■ What you have to do
Copy out the line containing "So that I can determine" and each line after it, through the last one in the material, exactly as written.

● ● ● ● ● ● ●

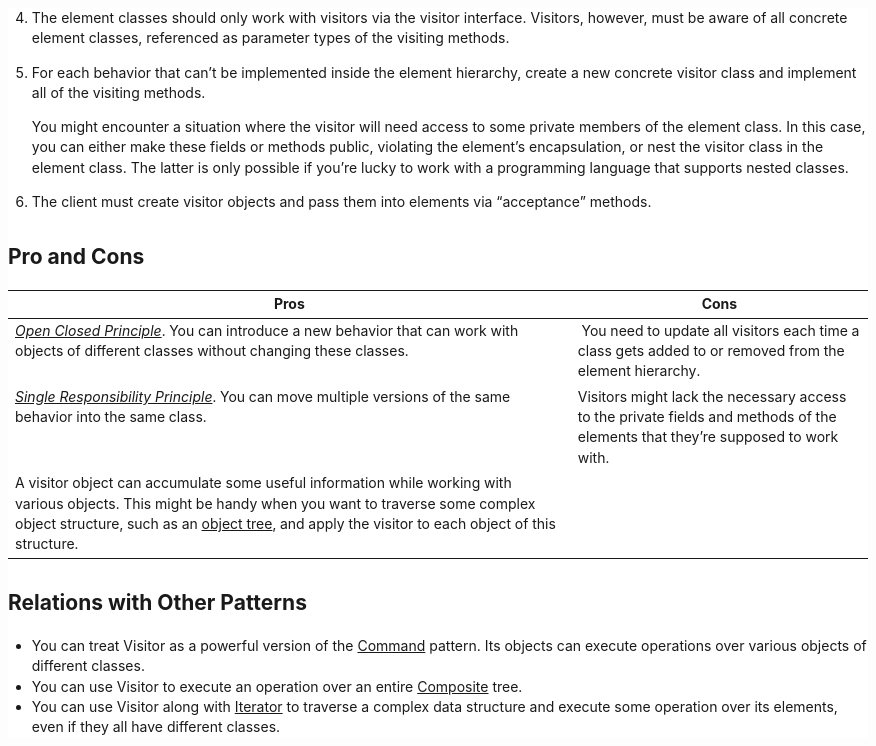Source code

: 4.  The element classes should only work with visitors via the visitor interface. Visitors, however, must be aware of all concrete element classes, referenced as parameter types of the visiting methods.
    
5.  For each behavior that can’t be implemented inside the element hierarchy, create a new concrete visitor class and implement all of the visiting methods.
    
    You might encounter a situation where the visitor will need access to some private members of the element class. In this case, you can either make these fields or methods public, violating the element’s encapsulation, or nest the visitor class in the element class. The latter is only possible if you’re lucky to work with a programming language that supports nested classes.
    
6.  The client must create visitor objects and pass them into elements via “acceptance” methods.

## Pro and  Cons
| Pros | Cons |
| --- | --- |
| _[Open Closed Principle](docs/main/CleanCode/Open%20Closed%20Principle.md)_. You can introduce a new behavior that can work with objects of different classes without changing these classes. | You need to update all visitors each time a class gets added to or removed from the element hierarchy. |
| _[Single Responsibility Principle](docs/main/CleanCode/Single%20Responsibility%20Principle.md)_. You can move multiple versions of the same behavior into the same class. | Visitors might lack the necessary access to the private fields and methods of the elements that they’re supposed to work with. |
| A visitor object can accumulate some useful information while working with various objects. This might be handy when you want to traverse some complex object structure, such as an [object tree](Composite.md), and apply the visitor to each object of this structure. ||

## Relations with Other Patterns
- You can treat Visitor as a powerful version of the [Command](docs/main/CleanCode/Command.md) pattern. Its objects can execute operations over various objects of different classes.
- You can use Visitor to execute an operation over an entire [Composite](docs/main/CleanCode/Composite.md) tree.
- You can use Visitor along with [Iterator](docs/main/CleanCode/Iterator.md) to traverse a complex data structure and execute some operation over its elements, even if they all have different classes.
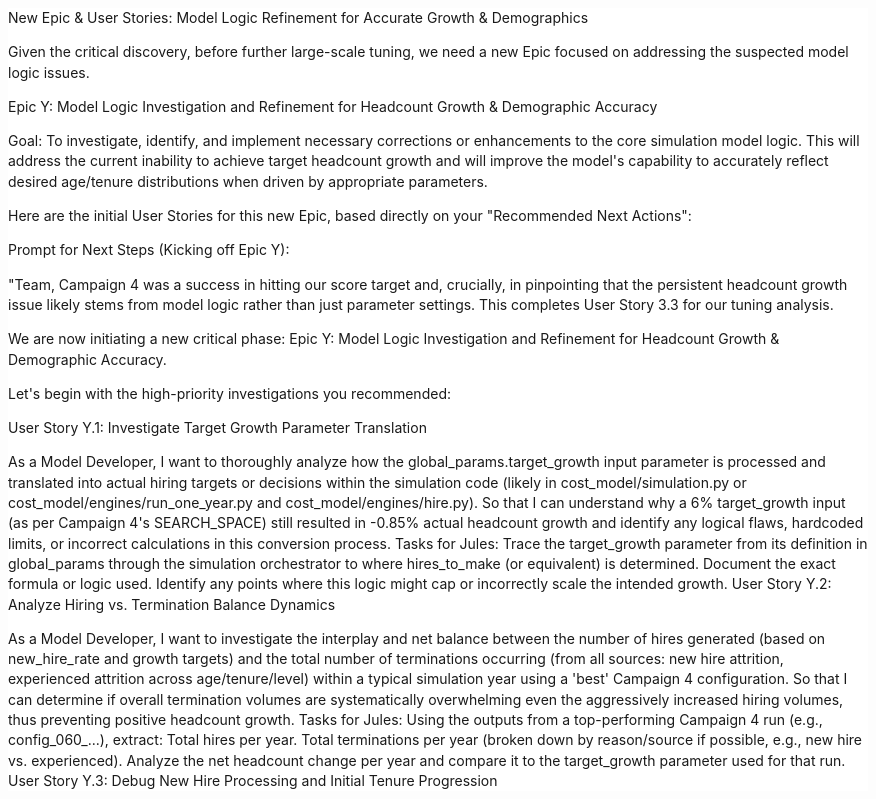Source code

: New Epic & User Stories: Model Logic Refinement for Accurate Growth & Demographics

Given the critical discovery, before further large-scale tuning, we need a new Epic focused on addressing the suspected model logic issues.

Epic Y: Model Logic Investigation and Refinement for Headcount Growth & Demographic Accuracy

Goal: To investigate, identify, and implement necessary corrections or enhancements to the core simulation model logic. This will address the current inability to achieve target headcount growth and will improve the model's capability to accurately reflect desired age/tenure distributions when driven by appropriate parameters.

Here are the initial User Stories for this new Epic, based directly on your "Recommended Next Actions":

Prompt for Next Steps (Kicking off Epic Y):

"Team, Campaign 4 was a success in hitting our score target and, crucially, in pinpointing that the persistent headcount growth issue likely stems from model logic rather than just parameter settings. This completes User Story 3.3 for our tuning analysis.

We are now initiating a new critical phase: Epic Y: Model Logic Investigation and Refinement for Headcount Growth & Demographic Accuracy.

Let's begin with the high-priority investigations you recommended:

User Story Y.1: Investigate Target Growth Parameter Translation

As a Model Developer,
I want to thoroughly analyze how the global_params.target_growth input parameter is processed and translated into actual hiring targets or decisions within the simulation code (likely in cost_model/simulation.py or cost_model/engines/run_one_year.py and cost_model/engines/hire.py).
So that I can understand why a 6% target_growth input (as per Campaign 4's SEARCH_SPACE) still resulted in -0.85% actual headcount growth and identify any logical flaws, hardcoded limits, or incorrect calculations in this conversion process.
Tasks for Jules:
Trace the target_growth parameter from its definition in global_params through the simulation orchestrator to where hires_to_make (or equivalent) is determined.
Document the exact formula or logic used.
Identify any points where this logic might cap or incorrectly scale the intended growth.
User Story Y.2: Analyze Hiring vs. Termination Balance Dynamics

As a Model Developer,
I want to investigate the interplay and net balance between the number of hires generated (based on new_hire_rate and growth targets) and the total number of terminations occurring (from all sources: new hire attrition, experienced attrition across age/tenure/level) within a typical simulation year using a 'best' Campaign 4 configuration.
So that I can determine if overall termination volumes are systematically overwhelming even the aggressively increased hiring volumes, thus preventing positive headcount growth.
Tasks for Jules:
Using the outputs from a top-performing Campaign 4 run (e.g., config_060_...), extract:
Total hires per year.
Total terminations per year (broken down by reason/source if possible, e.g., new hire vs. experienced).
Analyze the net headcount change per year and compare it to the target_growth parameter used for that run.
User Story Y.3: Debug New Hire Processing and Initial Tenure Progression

● ● ● ● ● ● ●

■ Result
So that I can determine if overall termination volumes are systematically overwhelming even the aggressively increased hiring volumes, thus preventing positive headcount growth.
Tasks for Jules:
Using the outputs from a top-performing Campaign 4 run (e.g., config_060_...), extract:
Total hires per year.
Total terminations per year (broken down by reason/source if possible, e.g., new hire vs. experienced).
Analyze the net headcount change per year and compare it to the target_growth parameter used for that run.
User Story Y.3: Debug New Hire Processing and Initial Tenure Progression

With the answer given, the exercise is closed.